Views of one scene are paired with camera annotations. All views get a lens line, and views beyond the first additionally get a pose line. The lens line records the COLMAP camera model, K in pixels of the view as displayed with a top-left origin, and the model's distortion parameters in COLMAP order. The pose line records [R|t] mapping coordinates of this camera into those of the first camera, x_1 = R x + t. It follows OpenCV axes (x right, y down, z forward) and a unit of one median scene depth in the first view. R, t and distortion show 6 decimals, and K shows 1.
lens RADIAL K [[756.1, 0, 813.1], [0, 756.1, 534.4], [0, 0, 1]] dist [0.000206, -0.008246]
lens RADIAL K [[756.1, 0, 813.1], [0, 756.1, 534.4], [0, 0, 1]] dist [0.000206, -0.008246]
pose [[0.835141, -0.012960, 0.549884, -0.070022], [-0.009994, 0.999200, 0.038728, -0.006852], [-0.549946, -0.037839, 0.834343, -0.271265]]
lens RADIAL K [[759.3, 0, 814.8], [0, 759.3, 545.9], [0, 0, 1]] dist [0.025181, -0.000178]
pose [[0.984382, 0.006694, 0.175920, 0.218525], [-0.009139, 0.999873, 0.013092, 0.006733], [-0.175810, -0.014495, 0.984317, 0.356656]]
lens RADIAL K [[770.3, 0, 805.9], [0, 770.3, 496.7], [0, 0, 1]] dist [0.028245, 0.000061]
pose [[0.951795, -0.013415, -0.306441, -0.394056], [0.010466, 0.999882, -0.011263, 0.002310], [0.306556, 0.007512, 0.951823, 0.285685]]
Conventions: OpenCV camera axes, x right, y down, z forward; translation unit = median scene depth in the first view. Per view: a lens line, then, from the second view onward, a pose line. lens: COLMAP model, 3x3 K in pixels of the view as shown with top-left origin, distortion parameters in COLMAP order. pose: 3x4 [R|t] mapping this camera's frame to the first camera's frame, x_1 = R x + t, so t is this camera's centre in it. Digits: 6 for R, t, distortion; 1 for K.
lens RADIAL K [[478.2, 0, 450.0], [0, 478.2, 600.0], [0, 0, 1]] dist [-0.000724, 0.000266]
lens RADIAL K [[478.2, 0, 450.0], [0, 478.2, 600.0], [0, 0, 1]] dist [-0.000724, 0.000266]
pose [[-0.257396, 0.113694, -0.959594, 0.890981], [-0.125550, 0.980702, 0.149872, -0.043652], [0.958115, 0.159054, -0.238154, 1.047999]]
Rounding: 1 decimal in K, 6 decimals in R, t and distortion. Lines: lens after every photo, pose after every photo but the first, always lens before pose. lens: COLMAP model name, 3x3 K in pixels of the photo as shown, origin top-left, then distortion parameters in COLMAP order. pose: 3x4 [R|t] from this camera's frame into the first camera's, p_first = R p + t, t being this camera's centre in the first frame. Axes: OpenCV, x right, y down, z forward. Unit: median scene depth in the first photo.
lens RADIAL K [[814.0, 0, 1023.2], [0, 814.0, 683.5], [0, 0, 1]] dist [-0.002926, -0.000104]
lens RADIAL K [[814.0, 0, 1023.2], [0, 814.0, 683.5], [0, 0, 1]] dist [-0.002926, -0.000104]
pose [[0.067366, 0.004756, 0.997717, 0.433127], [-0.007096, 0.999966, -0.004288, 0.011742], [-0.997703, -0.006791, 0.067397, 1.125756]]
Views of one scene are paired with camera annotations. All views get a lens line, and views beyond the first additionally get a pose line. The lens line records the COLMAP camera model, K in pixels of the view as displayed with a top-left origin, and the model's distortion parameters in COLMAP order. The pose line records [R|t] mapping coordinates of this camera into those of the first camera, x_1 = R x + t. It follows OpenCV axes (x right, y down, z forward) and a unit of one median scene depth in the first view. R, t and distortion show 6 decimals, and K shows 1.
★ ★ ★
* **BRIEF**:
Exact reproduction of every entry is needed.

* **RESULT**:
Views of one scene are paired with camera annotations. All views get a lens line, and views beyond the first additionally get a pose line. The lens line records the COLMAP camera model, K in pixels of the view as displayed with a top-left origin, and the model's distortion parameters in COLMAP order. The pose line records [R|t] mapping coordinates of this camera into those of the first camera, x_1 = R x + t. It follows OpenCV axes (x right, y down, z forward) and a unit of one median scene depth in the first view. R, t and distortion show 6 decimals, and K shows 1.
lens RADIAL K [[756.1, 0, 813.1], [0, 756.1, 534.4], [0, 0, 1]] dist [0.000206, -0.008246]
lens RADIAL K [[756.1, 0, 813.1], [0, 756.1, 534.4], [0, 0, 1]] dist [0.000206, -0.008246]
pose [[0.835141, -0.012960, 0.549884, -0.070022], [-0.009994, 0.999200, 0.038728, -0.006852], [-0.549946, -0.037839, 0.834343, -0.271265]]
lens RADIAL K [[759.3, 0, 814.8], [0, 759.3, 545.9], [0, 0, 1]] dist [0.025181, -0.000178]
pose [[0.984382, 0.006694, 0.175920, 0.218525], [-0.009139, 0.999873, 0.013092, 0.006733], [-0.175810, -0.014495, 0.984317, 0.356656]]
lens RADIAL K [[770.3, 0, 805.9], [0, 770.3, 496.7], [0, 0, 1]] dist [0.028245, 0.000061]
pose [[0.951795, -0.013415, -0.306441, -0.394056], [0.010466, 0.999882, -0.011263, 0.002310], [0.306556, 0.007512, 0.951823, 0.285685]]
Conventions: OpenCV camera axes, x right, y down, z forward; translation unit = median scene depth in the first view. Per view: a lens line, then, from the second view onward, a pose line. lens: COLMAP model, 3x3 K in pixels of the view as shown with top-left origin, distortion parameters in COLMAP order. pose: 3x4 [R|t] mapping this camera's frame to the first camera's frame, x_1 = R x + t, so t is this camera's centre in it. Digits: 6 for R, t, distortion; 1 for K.
lens RADIAL K [[478.2, 0, 450.0], [0, 478.2, 600.0], [0, 0, 1]] dist [-0.000724, 0.000266]
lens RADIAL K [[478.2, 0, 450.0], [0, 478.2, 600.0], [0, 0, 1]] dist [-0.000724, 0.000266]
pose [[-0.257396, 0.113694, -0.959594, 0.890981], [-0.125550, 0.980702, 0.149872, -0.043652], [0.958115, 0.159054, -0.238154, 1.047999]]
Rounding: 1 decimal in K, 6 decimals in R, t and distortion. Lines: lens after every photo, pose after every photo but the first, always lens before pose. lens: COLMAP model name, 3x3 K in pixels of the photo as shown, origin top-left, then distortion parameters in COLMAP order. pose: 3x4 [R|t] from this camera's frame into the first camera's, p_first = R p + t, t being this camera's centre in the first frame. Axes: OpenCV, x right, y down, z forward. Unit: median scene depth in the first photo.
lens RADIAL K [[814.0, 0, 1023.2], [0, 814.0, 683.5], [0, 0, 1]] dist [-0.002926, -0.000104]
lens RADIAL K [[814.0, 0, 1023.2], [0, 814.0, 683.5], [0, 0, 1]] dist [-0.002926, -0.000104]
pose [[0.067366, 0.004756, 0.997717, 0.433127], [-0.007096, 0.999966, -0.004288, 0.011742], [-0.997703, -0.006791, 0.067397, 1.125756]]
Views of one scene are paired with camera annotations. All views get a lens line, and views beyond the first additionally get a pose line. The lens line records the COLMAP camera model, K in pixels of the view as displayed with a top-left origin, and the model's distortion parameters in COLMAP order. The pose line records [R|t] mapping coordinates of this camera into those of the first camera, x_1 = R x + t. It follows OpenCV axes (x right, y down, z forward) and a unit of one median scene depth in the first view. R, t and distortion show 6 decimals, and K shows 1.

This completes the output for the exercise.